======== Data extract ========
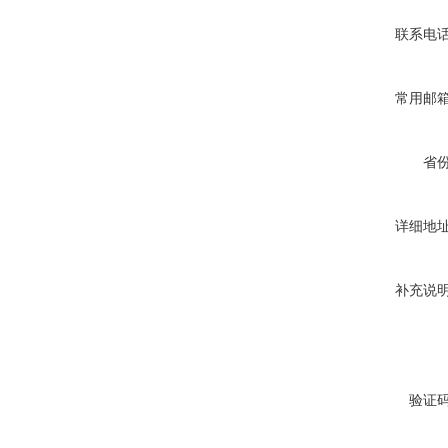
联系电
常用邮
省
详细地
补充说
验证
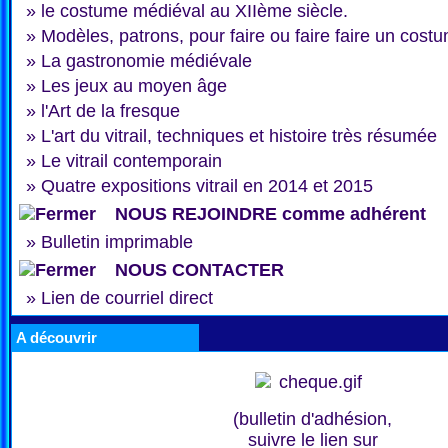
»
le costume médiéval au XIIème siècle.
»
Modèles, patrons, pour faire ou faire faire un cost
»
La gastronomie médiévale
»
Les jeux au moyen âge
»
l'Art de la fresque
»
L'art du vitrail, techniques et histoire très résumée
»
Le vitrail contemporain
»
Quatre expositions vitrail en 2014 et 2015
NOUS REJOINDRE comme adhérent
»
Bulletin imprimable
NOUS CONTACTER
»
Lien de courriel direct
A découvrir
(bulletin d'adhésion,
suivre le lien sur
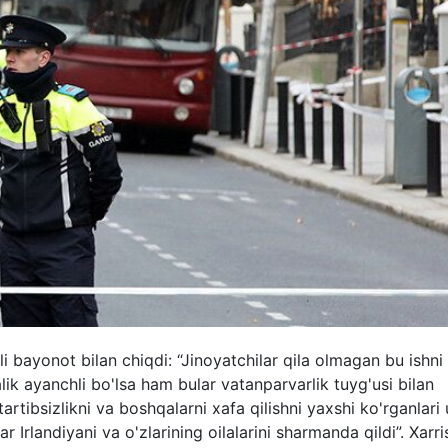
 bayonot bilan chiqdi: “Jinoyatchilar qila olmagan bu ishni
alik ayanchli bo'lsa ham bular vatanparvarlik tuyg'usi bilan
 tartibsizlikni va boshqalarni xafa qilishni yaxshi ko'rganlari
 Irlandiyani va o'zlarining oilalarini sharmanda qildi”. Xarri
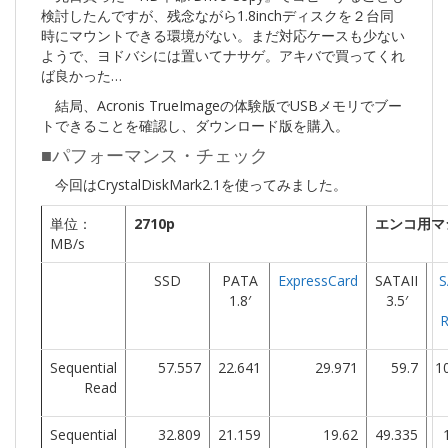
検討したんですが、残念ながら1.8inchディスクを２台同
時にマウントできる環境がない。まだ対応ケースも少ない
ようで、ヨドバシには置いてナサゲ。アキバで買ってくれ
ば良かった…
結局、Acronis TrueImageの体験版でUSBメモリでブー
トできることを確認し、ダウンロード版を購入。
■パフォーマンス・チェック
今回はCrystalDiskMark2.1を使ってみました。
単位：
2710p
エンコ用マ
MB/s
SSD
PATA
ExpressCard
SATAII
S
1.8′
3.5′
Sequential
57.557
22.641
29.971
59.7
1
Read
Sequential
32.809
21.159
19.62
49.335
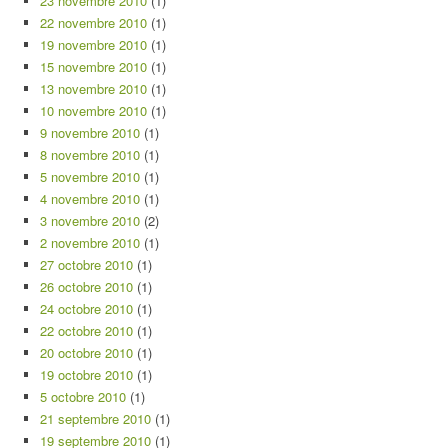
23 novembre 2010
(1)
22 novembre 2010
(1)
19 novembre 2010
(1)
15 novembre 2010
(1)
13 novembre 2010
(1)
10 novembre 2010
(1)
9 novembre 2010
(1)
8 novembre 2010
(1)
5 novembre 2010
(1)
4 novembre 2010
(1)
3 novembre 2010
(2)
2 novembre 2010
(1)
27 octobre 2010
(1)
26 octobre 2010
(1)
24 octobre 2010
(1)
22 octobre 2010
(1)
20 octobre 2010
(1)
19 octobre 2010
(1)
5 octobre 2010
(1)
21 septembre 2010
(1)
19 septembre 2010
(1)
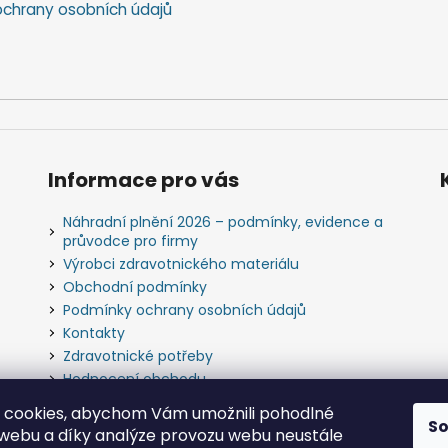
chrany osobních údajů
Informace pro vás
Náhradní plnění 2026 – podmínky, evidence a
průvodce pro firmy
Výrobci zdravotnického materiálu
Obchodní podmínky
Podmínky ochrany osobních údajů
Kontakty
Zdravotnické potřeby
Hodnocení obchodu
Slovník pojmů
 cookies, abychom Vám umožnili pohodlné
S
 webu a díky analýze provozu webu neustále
========
■ Exercise goal: Reproduce the extracted text of every entry above, line for line and without any changes. Leave the pictures out.

■ Response below:
联系电
常用邮
省
详细地
补充说
验证
»
le costume médiéval au XIIème siècle.
»
Modèles, patrons, pour faire ou faire faire un cost
»
La gastronomie médiévale
»
Les jeux au moyen âge
»
l'Art de la fresque
»
L'art du vitrail, techniques et histoire très résumée
»
Le vitrail contemporain
»
Quatre expositions vitrail en 2014 et 2015
NOUS REJOINDRE comme adhérent
»
Bulletin imprimable
NOUS CONTACTER
»
Lien de courriel direct
A découvrir
(bulletin d'adhésion,
suivre le lien sur
 bayonot bilan chiqdi: “Jinoyatchilar qila olmagan bu ishni
alik ayanchli bo'lsa ham bular vatanparvarlik tuyg'usi bilan
 tartibsizlikni va boshqalarni xafa qilishni yaxshi ko'rganlari
 Irlandiyani va o'zlarining oilalarini sharmanda qildi”. Xarri
検討したんですが、残念ながら1.8inchディスクを２台同
時にマウントできる環境がない。まだ対応ケースも少ない
ようで、ヨドバシには置いてナサゲ。アキバで買ってくれ
ば良かった…
結局、Acronis TrueImageの体験版でUSBメモリでブー
トできることを確認し、ダウンロード版を購入。
■パフォーマンス・チェック
今回はCrystalDiskMark2.1を使ってみました。
単位：
2710p
エンコ用マ
MB/s
SSD
PATA
ExpressCard
SATAII
S
1.8′
3.5′
Sequential
57.557
22.641
29.971
59.7
1
Read
Sequential
32.809
21.159
19.62
49.335
23 novembre 2010
(1)
22 novembre 2010
(1)
19 novembre 2010
(1)
15 novembre 2010
(1)
13 novembre 2010
(1)
10 novembre 2010
(1)
9 novembre 2010
(1)
8 novembre 2010
(1)
5 novembre 2010
(1)
4 novembre 2010
(1)
3 novembre 2010
(2)
2 novembre 2010
(1)
27 octobre 2010
(1)
26 octobre 2010
(1)
24 octobre 2010
(1)
22 octobre 2010
(1)
20 octobre 2010
(1)
19 octobre 2010
(1)
5 octobre 2010
(1)
21 septembre 2010
(1)
19 septembre 2010
(1)
chrany osobních údajů
Informace pro vás
Náhradní plnění 2026 – podmínky, evidence a
průvodce pro firmy
Výrobci zdravotnického materiálu
Obchodní podmínky
Podmínky ochrany osobních údajů
Kontakty
Zdravotnické potřeby
Hodnocení obchodu
Slovník pojmů
 cookies, abychom Vám umožnili pohodlné
S
 webu a díky analýze provozu webu neustále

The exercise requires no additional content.